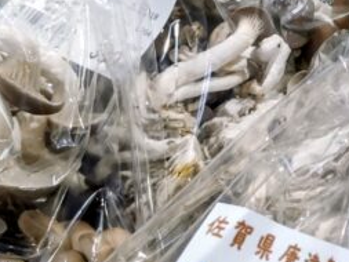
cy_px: 29
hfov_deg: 20.3
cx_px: 411
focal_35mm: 91
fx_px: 918
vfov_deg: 16.1
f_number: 2
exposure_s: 1/60
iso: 206
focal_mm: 3.43
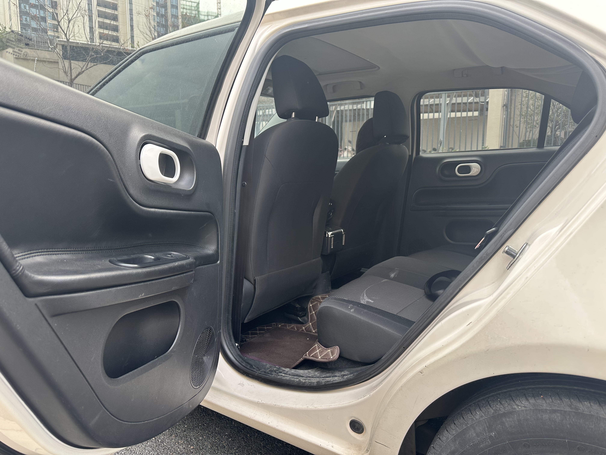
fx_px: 420
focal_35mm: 24
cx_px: 303
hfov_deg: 71.6
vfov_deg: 56.8
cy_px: 228
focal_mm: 6.86
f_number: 1.78
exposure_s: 1/172
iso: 80
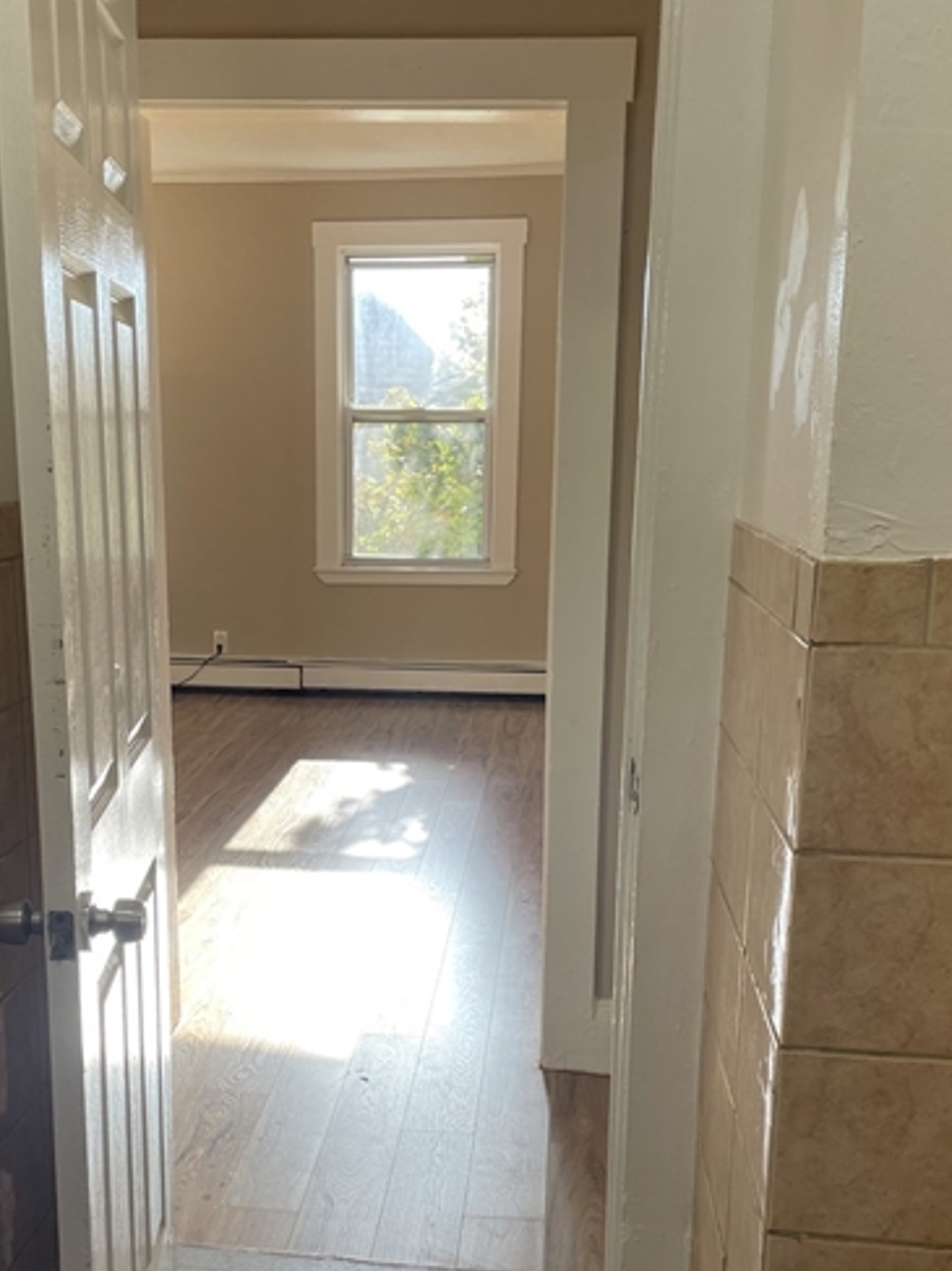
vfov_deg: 45.3
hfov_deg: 35.1
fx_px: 1504
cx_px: 404
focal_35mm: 41
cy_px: 814
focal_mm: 4.2
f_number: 1.6
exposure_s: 1/170
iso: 40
..............................
What the task asks >> All lines above between the line that contains "vfov_deg: 16.1" and the last line of the entries, both included, must be transcribed exactly. No pictures are to appear.

Exercise output >>
vfov_deg: 16.1
f_number: 2
exposure_s: 1/60
iso: 206
focal_mm: 3.43
fx_px: 420
focal_35mm: 24
cx_px: 303
hfov_deg: 71.6
vfov_deg: 56.8
cy_px: 228
focal_mm: 6.86
f_number: 1.78
exposure_s: 1/172
iso: 80
vfov_deg: 45.3
hfov_deg: 35.1
fx_px: 1504
cx_px: 404
focal_35mm: 41
cy_px: 814
focal_mm: 4.2
f_number: 1.6
exposure_s: 1/170
iso: 40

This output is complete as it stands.